Five Days of Strandings
After the mass stranding in the Gut on June 28, a few dolphins continued to come ashore in the following days, Sharp wrote.
On June 30, approximately 20 dolphins stranded in Brewster, with three dying before IFAW could intervene. The following day, IFAW was monitoring five or six animals in Wellfleet Harbor; one stranded and was transported in a dolphin rescue van and released into water at Herring Cove Beach in Provincetown.
Tuesday, July 2, saw more strandings, with one dolphin on Rock Harbor Beach in Orleans, one on Boat Meadow Beach in Eastham, and 11 more in Wellfleet. The Orleans and Eastham dolphins were “humanely euthanized after showing signs of distress,” Sharp wrote, as were two of the Wellfleet animals. The other nine were released at Herring Cove.
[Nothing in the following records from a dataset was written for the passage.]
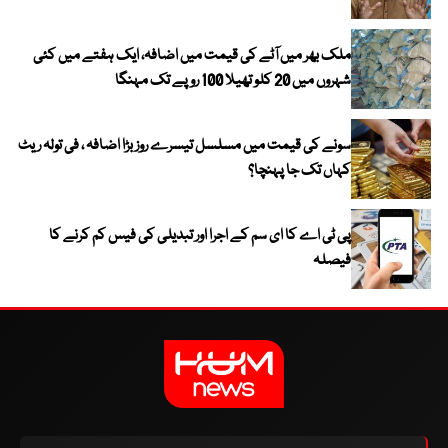
ملک بھر میں آٹے کی قیمت میں اضافہ، ایک ہفتے میں کئی
شہروں میں 20 کلو تھیلا 100 روپے تک مہنگا
سونے کی قیمت میں مسلسل تیسرے روز بڑا اضافہ ، فی تولہ ریٹ
کہاں تک جا پہنچا؟
پی ٹی اے کا ای سم کے اجرا اور تبدیلی کی فیس کم کرنے کا
فیصلہ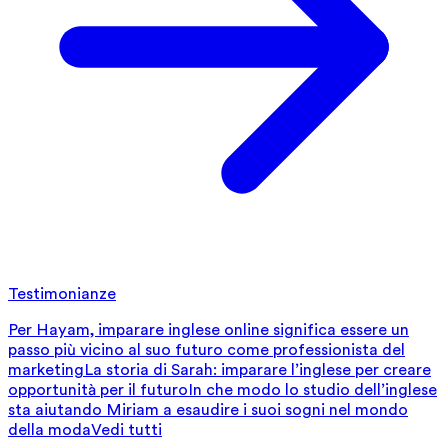
Testimonianze
Per Hayam, imparare inglese online significa essere un
passo più vicino al suo futuro come professionista del
marketing
La storia di Sarah: imparare l’inglese per creare
opportunità per il futuro
In che modo lo studio dell’inglese
sta aiutando Miriam a esaudire i suoi sogni nel mondo
della moda
Vedi tutti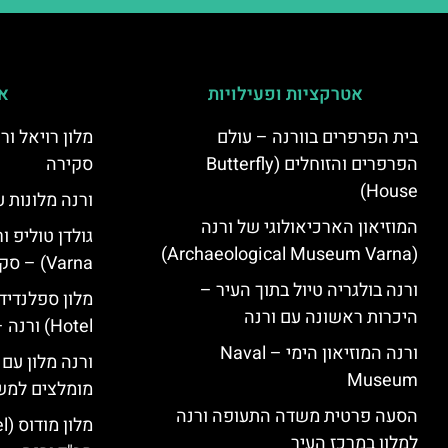
אטרקציות ופעילויות
אי
בית הפרפרים בוורנה – עולם
הפרפרים והזוחלים (Butterfly
סקירה
House)
ורנה מלונות ע
המוזיאון הארכיאולוגי של ורנה
(Archaeological Museum Varna)
Varna) – סקירה
ורנה בולגריה טיול בתוך העיר –
היכרות ראשונה עם ורנה
Hotel) ורנה – סקירה
ורנה המוזיאון הימי – Naval
ורנה מלון עם
Museum
מומלצים למש
הסעה פרטית משדה התעופה ורנה
למלון במרכז העיר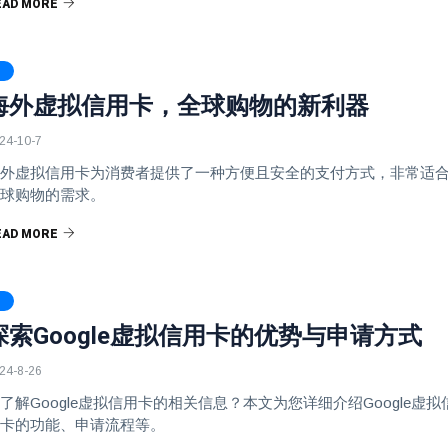
EAD MORE
海外虚拟信用卡，全球购物的新利器
24-10-7
外虚拟信用卡为消费者提供了一种方便且安全的支付方式，非常适
球购物的需求。
EAD MORE
探索Google虚拟信用卡的优势与申请方式
24-8-26
了解Google虚拟信用卡的相关信息？本文为您详细介绍Google虚拟
卡的功能、申请流程等。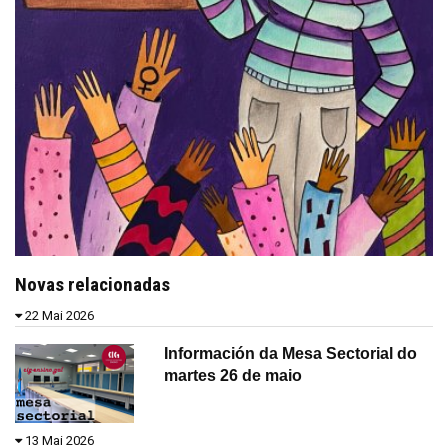
Novas relacionadas
22 Mai 2026
Información da Mesa Sectorial do
martes 26 de maio
13 Mai 2026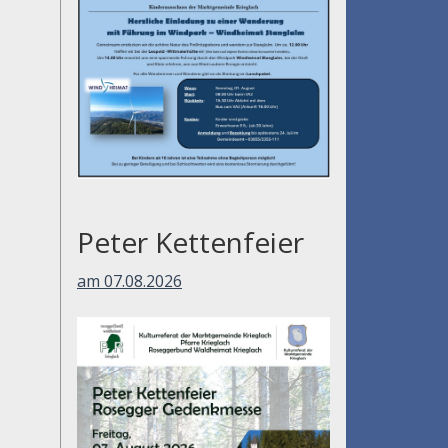
Peter Kettenfeier
am 07.08.2026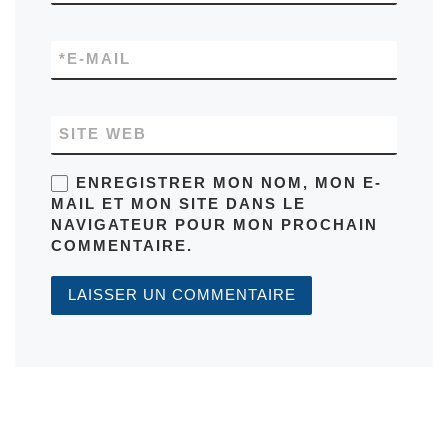
*
E-MAIL
SITE WEB
ENREGISTRER MON NOM, MON E-
MAIL ET MON SITE DANS LE
NAVIGATEUR POUR MON PROCHAIN
COMMENTAIRE.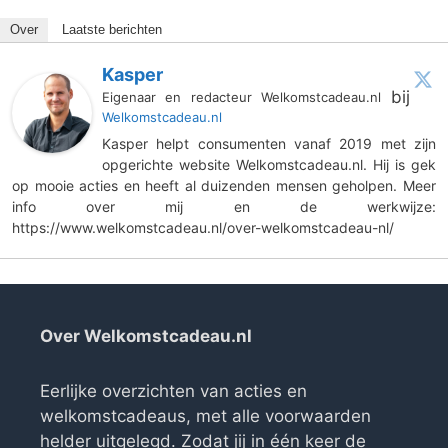
Over
Laatste berichten
Kasper
bij
Eigenaar en redacteur Welkomstcadeau.nl
Welkomstcadeau.nl
Kasper helpt consumenten vanaf 2019 met zijn
opgerichte website Welkomstcadeau.nl. Hij is gek
op mooie acties en heeft al duizenden mensen geholpen. Meer
info over mij en de werkwijze:
https://www.welkomstcadeau.nl/over-welkomstcadeau-nl/
Over Welkomstcadeau.nl
Eerlijke overzichten van acties en
welkomstcadeaus, met alle voorwaarden
helder uitgelegd. Zodat jij in één keer de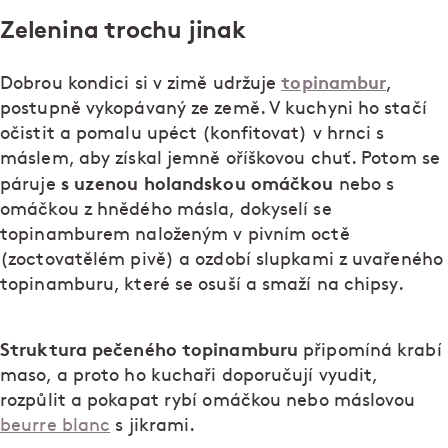
Zelenina trochu jinak
topinambur
Dobrou kondici si v zimě udržuje
,
postupně vykopávaný ze země. V kuchyni ho stačí
očistit a pomalu upéct (konfitovat) v hrnci s
máslem, aby získal jemně oříškovou chuť. Potom se
s uzenou holandskou omáčkou
páruje
nebo s
omáčkou z hnědého másla, dokyselí se
topinamburem naloženým v pivním octě
(zoctovatělém pivě) a ozdobí slupkami z uvařeného
topinamburu, které se osuší a smaží na chipsy.
Struktura pečeného topinamburu
připomíná krabí
maso, a proto ho kuchaři doporučují vyudit,
rozpůlit a pokapat rybí omáčkou nebo máslovou
beurre blanc
s jikrami.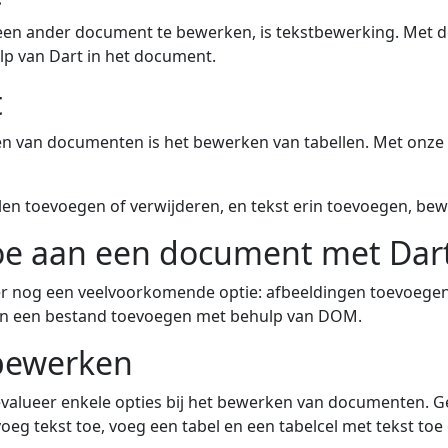
een ander document te bewerken, is tekstbewerking. Met d
lp van Dart in het document.
t
en van documenten is het bewerken van tabellen. Met onze 
len toevoegen of verwijderen, en tekst erin toevoegen, be
oe aan een document met Dar
 er nog een veelvoorkomende optie: afbeeldingen toevoegen
an een bestand toevoegen met behulp van DOM.
bewerken
evalueer enkele opties bij het bewerken van documenten. G
eg tekst toe, voeg een tabel en een tabelcel met tekst toe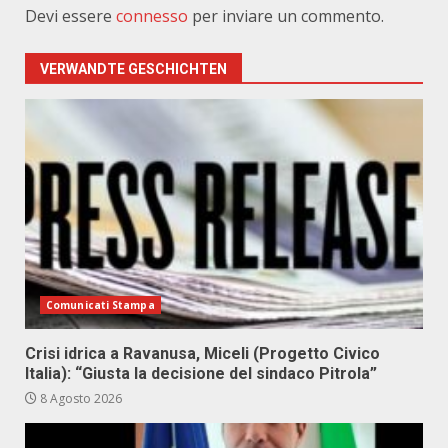
Devi essere
connesso
per inviare un commento.
VERWANDTE GESCHICHTEN
Comunicati Stampa
Crisi idrica a Ravanusa, Miceli (Progetto Civico
Italia): “Giusta la decisione del sindaco Pitrola”
8 Agosto 2026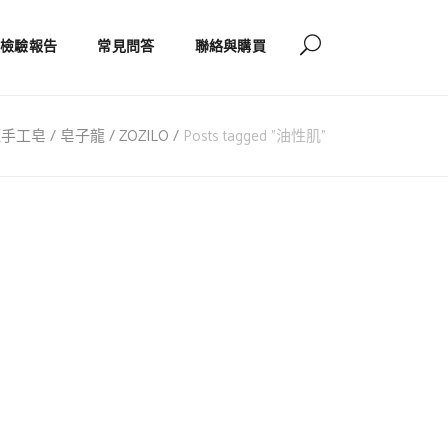
檢驗報告
常見問答
聯絡與購買
工皂 / 皂子龍 / ZOZILO
/
Posts tagged "油性肌"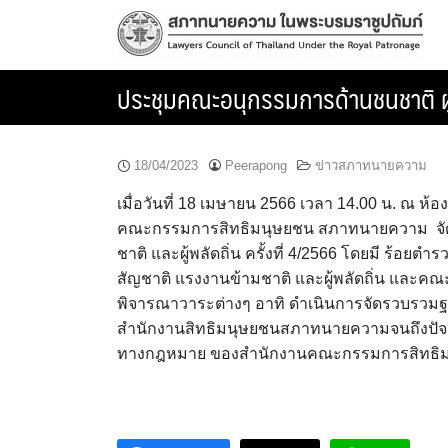
Skip
to
content
ประชุมคณะอนุกรรมการด้านชนชาติ ผู้ไ
18/04/2023
Peerapong
ข่าวสภาทนายความ
เมื่อวันที่ 18 เมษายน 2566 เวลา 14.00 น. ณ 
คณะกรรมการสิทธิมนุษยชน สภาทนายความ จัดป
ชาติ และผู้พลัดถิ่น ครั้งที่ 4/2566 โดยมี ร้อย
สัญชาติ แรงงานข้ามชาติ และผู้พลัดถิ่น และคณะ
พิจารณาวาระต่างๆ อาทิ ดำเนินการจัดรวบรวมฐาน
สำนักงานสิทธิมนุษยชนสภาทนายความจนถึงปัจจ
ทางกฎหมาย ของสำนักงานคณะกรรมการสิทธิมน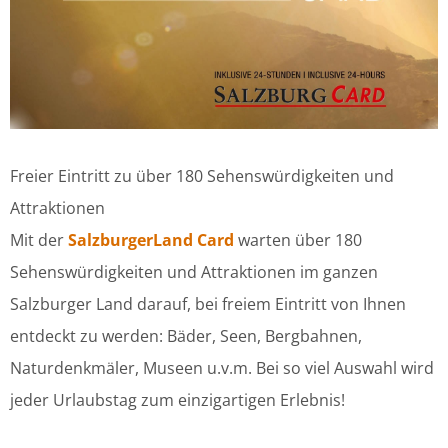
Freier Eintritt zu über 180 Sehenswürdigkeiten und
Attraktionen
Mit der
SalzburgerLand Card
warten über 180
Sehenswürdigkeiten und Attraktionen im ganzen
Salzburger Land darauf, bei freiem Eintritt von Ihnen
entdeckt zu werden: Bäder, Seen, Bergbahnen,
Naturdenkmäler, Museen u.v.m. Bei so viel Auswahl wird
jeder Urlaubstag zum einzigartigen Erlebnis!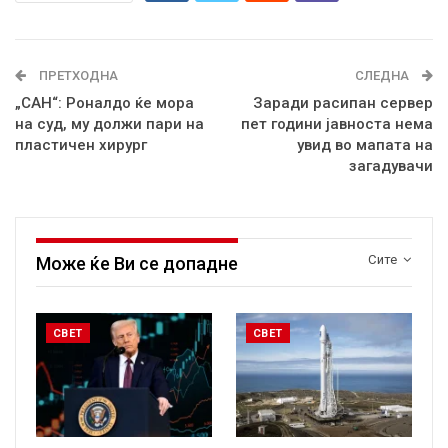
ПРЕТХОДНА
СЛЕДНА
„САН“: Роналдо ќе мора
Заради расипан сервер
на суд, му должи пари на
пет години јавноста нема
пластичен хирург
увид во мапата на
загадувачи
Сите
Може ќе Ви се допадне
СВЕТ
СВЕТ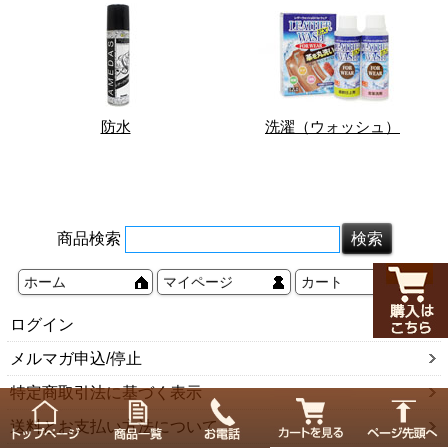
防水
洗濯（ウォッシュ）
商品検索
ホーム
マイページ
カート
ログイン
メルマガ申込/停止
特定商取引法に基づく表示
送料とお支払い方法について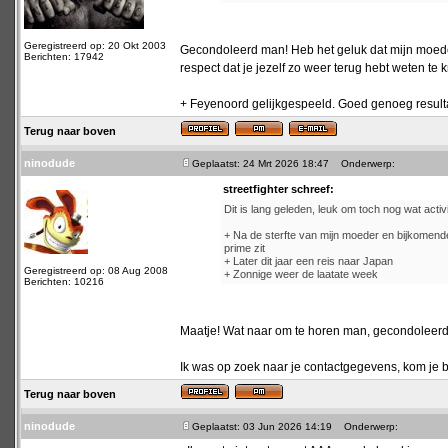
Geregistreerd op: 20 Okt 2003
Gecondoleerd man! Heb het geluk dat mijn moeder
Berichten: 17942
respect dat je jezelf zo weer terug hebt weten te 
+ Feyenoord gelijkgespeeld. Goed genoeg resultaat
Terug naar boven
ninodude
Geplaatst: 24 Mrt 2026 18:47
Onderwerp:
streetfighter schreef:
Dit is lang geleden, leuk om toch nog wat activit
+ Na de sterfte van mijn moeder en bijkomende 
prime zit
+ Later dit jaar een reis naar Japan
Geregistreerd op: 08 Aug 2008
+ Zonnige weer de laatate week
Berichten: 10216
Maatje! Wat naar om te horen man, gecondoleerd
Ik was op zoek naar je contactgegevens, kom je bi
Terug naar boven
ninodude
Geplaatst: 03 Jun 2026 14:19
Onderwerp: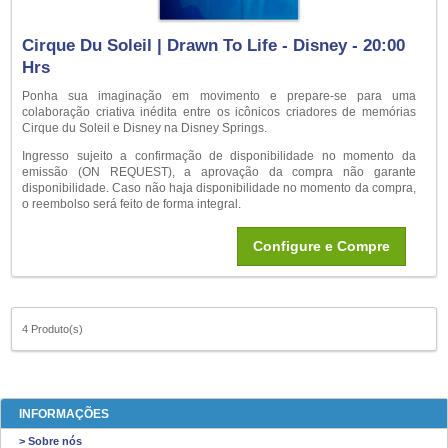
Cirque Du Soleil | Drawn To Life - Disney - 20:00
Hrs
Ponha sua imaginação em movimento e prepare-se para uma
colaboração criativa inédita entre os icônicos criadores de memórias
Cirque du Soleil e Disney na Disney Springs.
Ingresso sujeito a confirmação de disponibilidade no momento da
emissão (ON REQUEST), a aprovação da compra não garante
disponibilidade. Caso não haja disponibilidade no momento da compra,
o reembolso será feito de forma integral.
Configure e Compre
4 Produto(s)
INFORMAÇÕES
> Sobre nós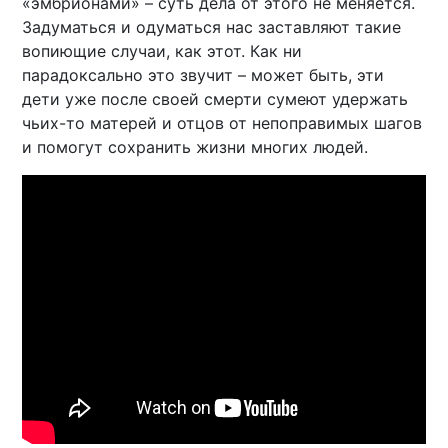
«эмбрионами» – суть дела от этого не меняется.
Задуматься и одуматься нас заставляют такие
вопиющие случаи, как этот. Как ни
парадоксально это звучит – может быть, эти
дети уже после своей смерти сумеют удержать
чьих-то матерей и отцов от непоправимых шагов
и помогут сохранить жизни многих людей.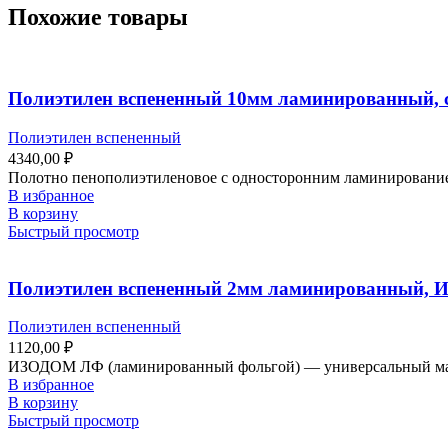
Похожие товары
Полиэтилен вспененный 10мм ламинированный, 
Полиэтилен вспененный
4340,00
₽
Полотно пенополиэтиленовое с односторонним ламинированием
В избранное
В корзину
Быстрый просмотр
Полиэтилен вспененный 2мм ламинированный, И
Полиэтилен вспененный
1120,00
₽
ИЗОДОМ ЛФ (ламинированный фольгой) — универсальный матери
В избранное
В корзину
Быстрый просмотр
Of the 125 dolphins that stranded over a five-day period, approximately 20 died naturally and seven were euthanized. One dolphin was released at Herring Cove with a tracker and was later reported tracking around four miles northeast of Marshfield. IFAW believes it to be part of the same group and that this particular stranding is now over.
Editor’s note: An earlier version of this article, published in print on July 11, incorrectly defined a mass stranding as involving more than one dolphin rather than more than two. The mass strandings in Wellfleet occur not just in the harbor but also in other locations in town.